Acting board Chairman Newby Herrod said in an interview Friends works to "provide additional funding for programming" at the library for both children and adults.

Though membership in the group dropped to around 300 during the pandemic years, it's up to around 500 now, he said, adding he hopes the group can continue to attract recruits who want to help the local library system thrive.

Struggles in the America's library systems are significant. New York City also shut down its libraries on Sundays in 2023, citing budgetary reasons, said Emily Drabinski, president of the Chicago-based nonprofit American Library Association.

While the association's most recent annual report, "The State of America's Libraries," played up the way public libraries are adapting to support their communities, it also pointed to disturbing statistics regarding efforts to ban books in public libraries.

The report said efforts to censor library books "have resulted in the removal or restriction of untold numbers of diverse books in school and public libraries."

The association's Office for Intellectual Freedom recorded efforts to censor 4,240 book titles in the country's public libraries in 2023, a 65% increase over the previous year.

According to the association, New Mexico is one of the states where few such challenges exist, with just two attempts at restricting access to certain books occurring last year.

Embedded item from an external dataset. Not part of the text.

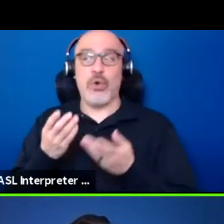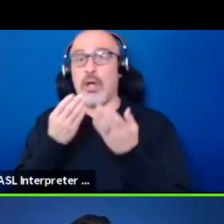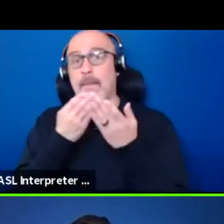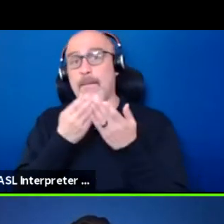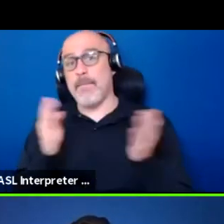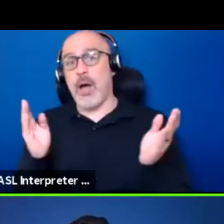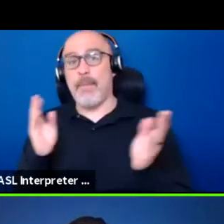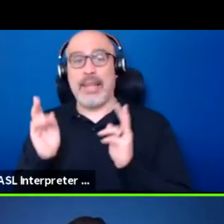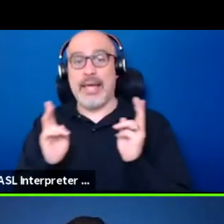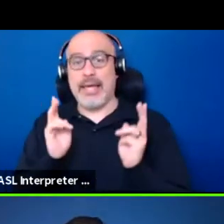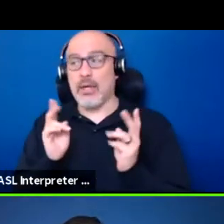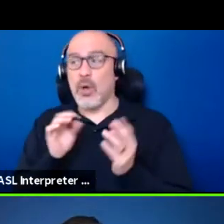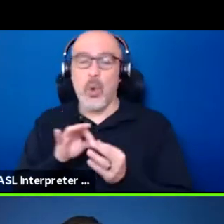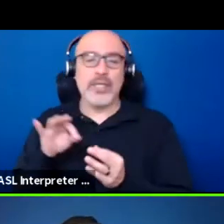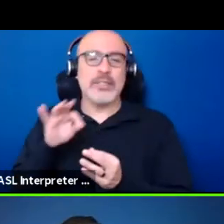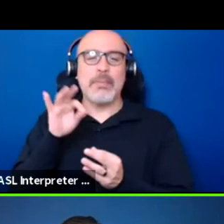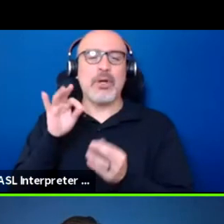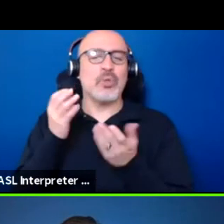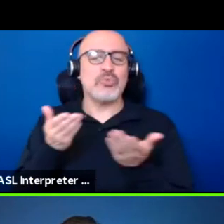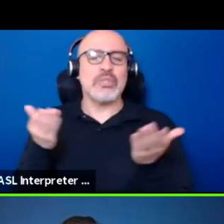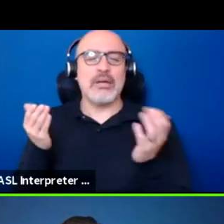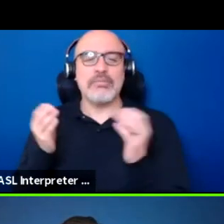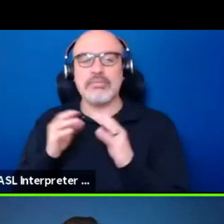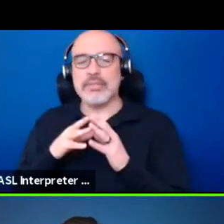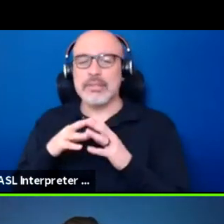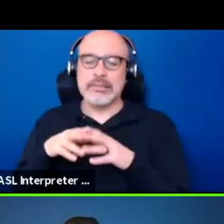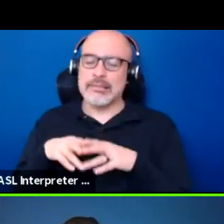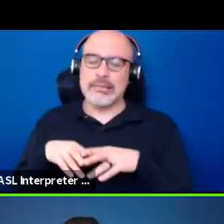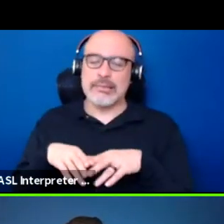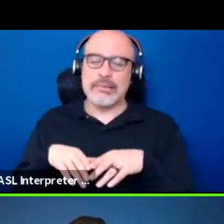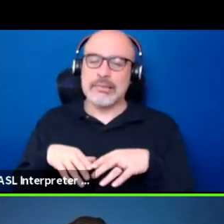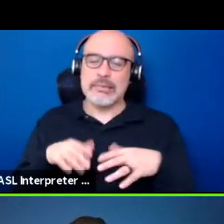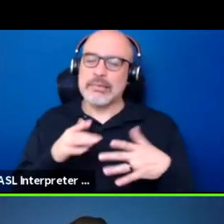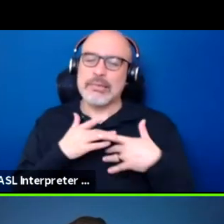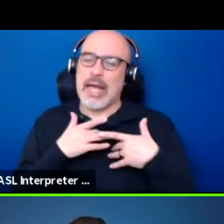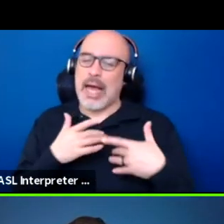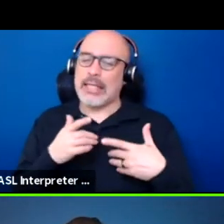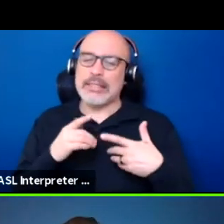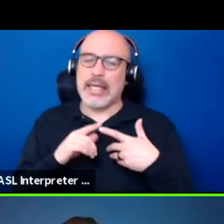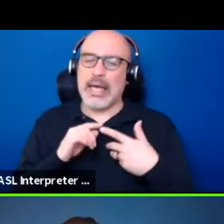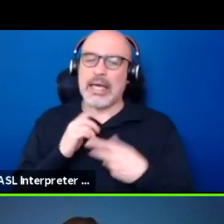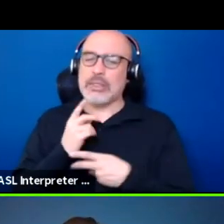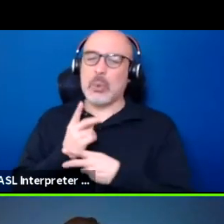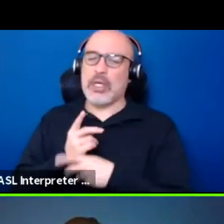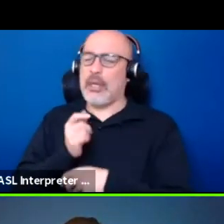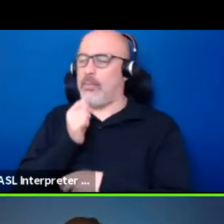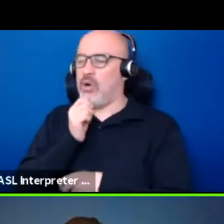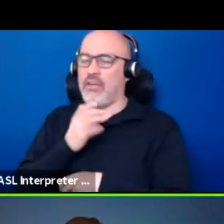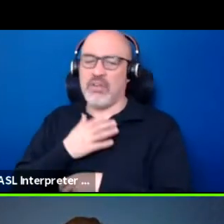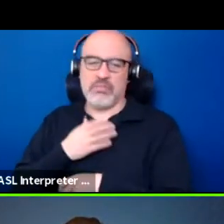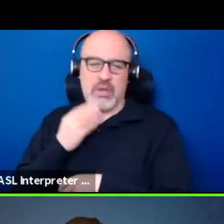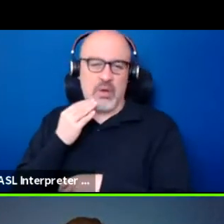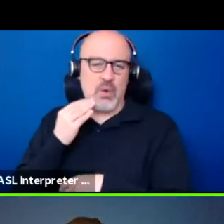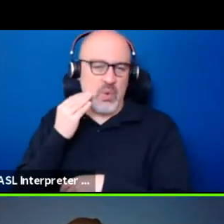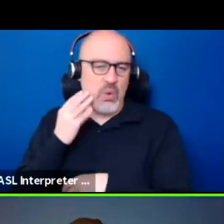especially spiritual stuff, I tend to keep that at the privacy of my own home or my community.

One such effort in Rio Rancho to force the City Council to ban some books was unsuccessful.

Neill said in her 20-plus years as a librarian in Texas, New Mexico and other locales, she could not think of one formal push to ban books.

"People will sometimes email to say 'this book is offensive,' but they don't take the next step," she said.

Small town, big library

Many rural communities, like Aztec in northwestern New Mexico, are finding ways to keep their constituents connected, Drabinski said.

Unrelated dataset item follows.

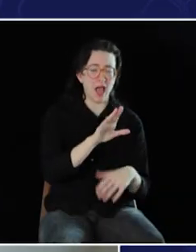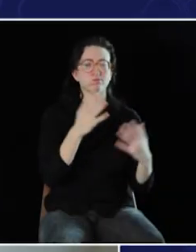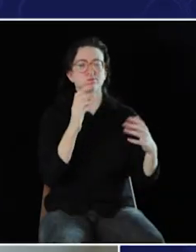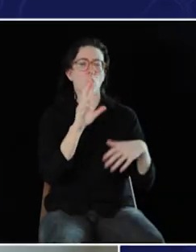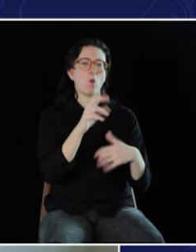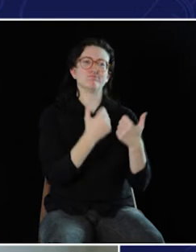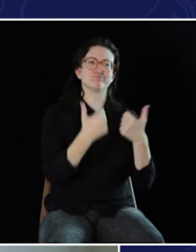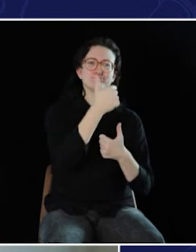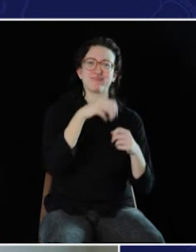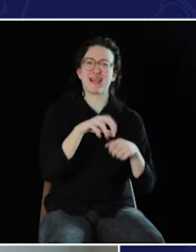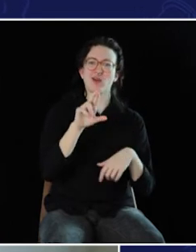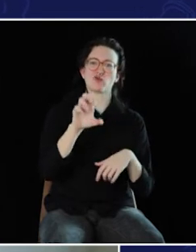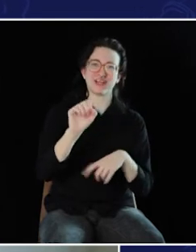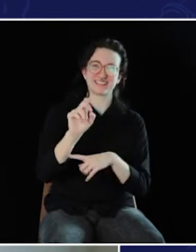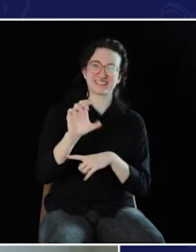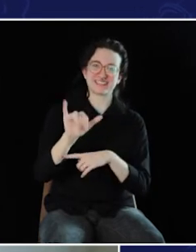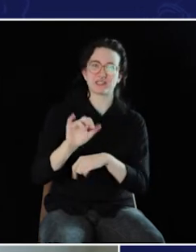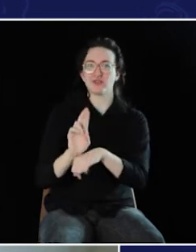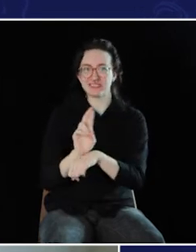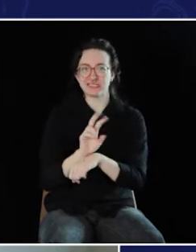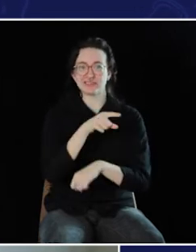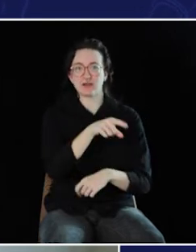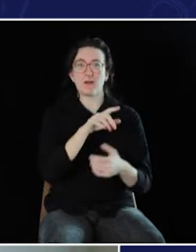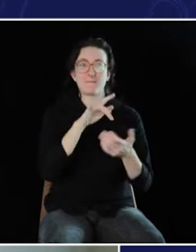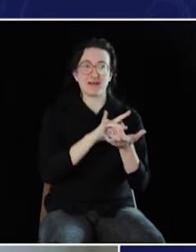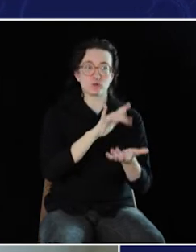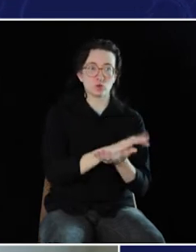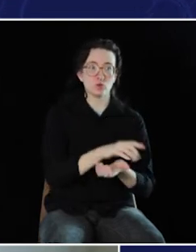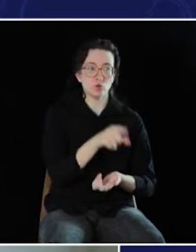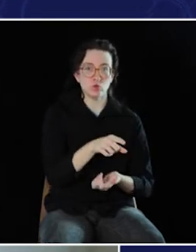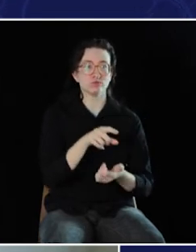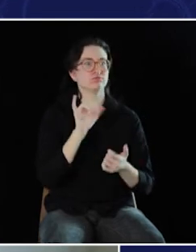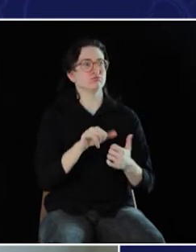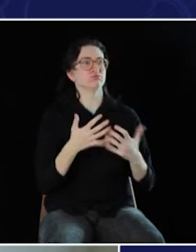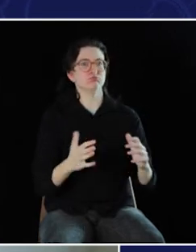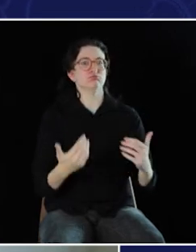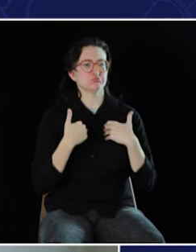or an attending [physician] in residency or medical school that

In Aztec, she said, the library has set up a virtual system so patrons can take part in telehealth conferences and appear in magistrate civil court cases.

"That can be a lifesaver," Drabinski said.

Angela Watkins, librarian for the Aztec Public Library, echoed Neill's view the pandemic changed everything for public libraries — and not necessarily for the worse.

"Ever since COVID we've had to morph in so many different ways and become a little bit of everything to the community," she said. "We've become a surrogate family."

Finding partners makes a difference, she added. The library recently ran a program with the support of the University of Colorado on the impact of drought on the region. That program included a temporary traveling interactive wall exhibition called "We Are Water" to inform people of the water challenges facing the area.

A librarian for more than 20 years, Watkins said "never in her wildest dreams" would she have imagined public libraries would one day offer such diverse services.

"It paints the picture that public libraries are here to help, we care," she said. "From dealing with early literacy efforts to helping those who just want to escape all the day-to-day doldrums we have in life, you want that quiet place to go to and feel welcome. Your public library is that place."

Neill, who still has her first library card framed and visible in her office, said people who may have once taken the facilities for granted realized during the pandemic they were "interwoven into the fabric of their lives when it was gone."

The library has become "a community center," she said.

Recalling her childhood days in El Paso, when she would hang out in a library and pull random books off the shelves, she said the beauty of any library is "you can walk in and be slightly overwhelmed by all the possibilities and different things you can learn."

That's one thing that hasn't changed about libraries over the years, she added — they are always "learning centers."